Hier, dans tous les groupes du Palais-Royal et de la ville, régnaient un même esprit et un même langage : profond mépris pour la personne du Roi, embarras de son retour, dont on est bien aise parce qu’il rompt les mesures d’un traître et semble éloigner la guerre qui allait commencer, mais qui dérange les idées républicaines auxquelles on commençait à se livrer ; désir de se passer de roi, peu de vues sur la manière d’y parvenir, mélange de confiance dans l’Assemblée, d’attente que ses mesures seront excessivement modérées ; sorte de résignation d’y souscrire, qui décèle le défaut des lumières, car l’énergie ne manque point, mais l’espoir des moyens d’arriver au but. Dans l’après-midi, une foule de députations et des détachements de bataillons, tous les tribunaux, etc., ont été solennellement à l’Assemblée prêter le nouveau serment de fidélité à la Nation et la Loi seulement ; mais, ce qui a été bien plus frappant, tout le faubourg Saint-Antoine s’y est porté, au nombre de je ne sais combien de mille âmes ; les hommes, armés de piques, de bâtons ; les femmes, avec un air de fête : tous défilant en bon ordre, rangés sur six de front, et occupant ainsi depuis la rue du faubourg jusqu’aux Tuileries, la musique nationale à leur tête ; entrés dans l’Assemblée, par parties, ils y ont tous juré à leur manière d’être fidèles à la nation ; ils y ont crié « Vive la loi ! Vive la liberté ! F... du Roi ! Vivent les bons députés ! Que les autres prennent garde à eux !… » Et la musique de jouer Ça ira, et les gens de chanter le refrain, en envoyant au diable le Roi et les aristocrates. […] Cependant le lâche Comité de constitution, le perfide Thouret [3], présentent un projet de décret contenant quelques mesures d’après « l’enlèvement » du Roi, pour assurer la tranquillité de sa personne jusqu’à sa réunion au Corps législatif : prononçant des peines contre ceux qui oseraient l’insulter, etc. […] Heureusement Robespierre rentrait dans la salle ; il s’élève avec son énergie ordinaire, on l’arrête, et l’on suspend l’Assemblée pour quelques heures. […]

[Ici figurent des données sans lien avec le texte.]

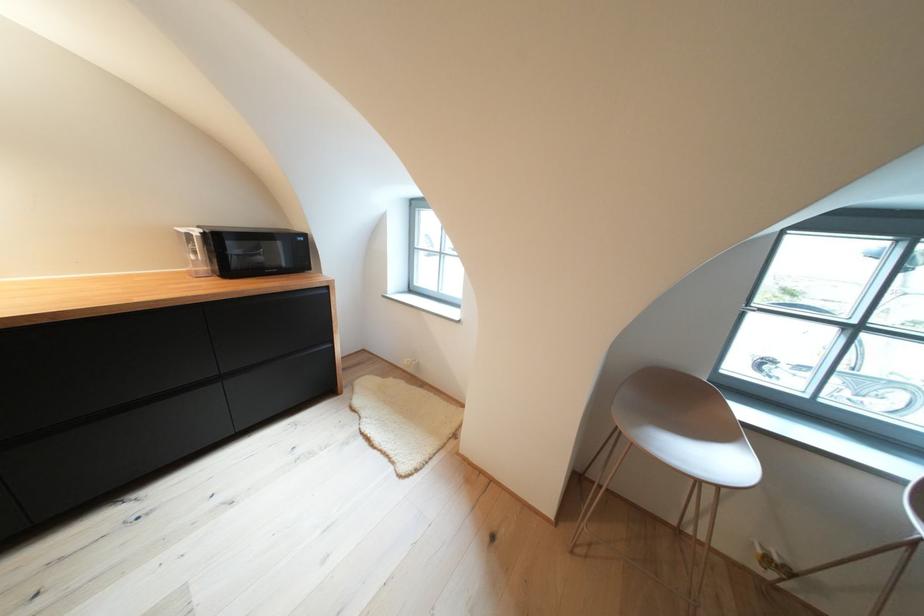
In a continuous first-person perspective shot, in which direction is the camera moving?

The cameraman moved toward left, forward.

Lettre de Madame Roland à Bancal [4], publiée dans Claude Perroud, Lettres de Madame Roland, tome 2 : 1788-1793, Paris, Imprimerie nationale, 1902, lettre 435, p. 308-310. → https://gallica.bnf.fr/ark:/12148/bpt6k3202393c/f334.item
[1] Monsieur désigne ici le frère du roi, Louis-Stanislas de France, alors comte de Provence et futur Louis XVIII.
[2] Léopold II était alors l’empereur du Saint-Empire romain germanique, mais aussi l’archiduc d’Autriche, le roi de Hongrie et de Bohême, le duc de Milan et de Brabant (où se trouve Mons), etc.
[3] Jacques-Guillaume Thouret était député de Rouen, membre des Girondins. Il est resté prudent sur les causes du départ du roi et sa responsabilité, pour ne pas remettre en question la Constitution qui n’est adoptée que le 3 septembre 1791.
[4] Jean Henri Bancal des Issarts était proche des Girondins, il présidait alors la Société des Amis de la Constitution à Clermont-Ferrand. Il fut élu député du Puy-de-Dôme en septembre 1792.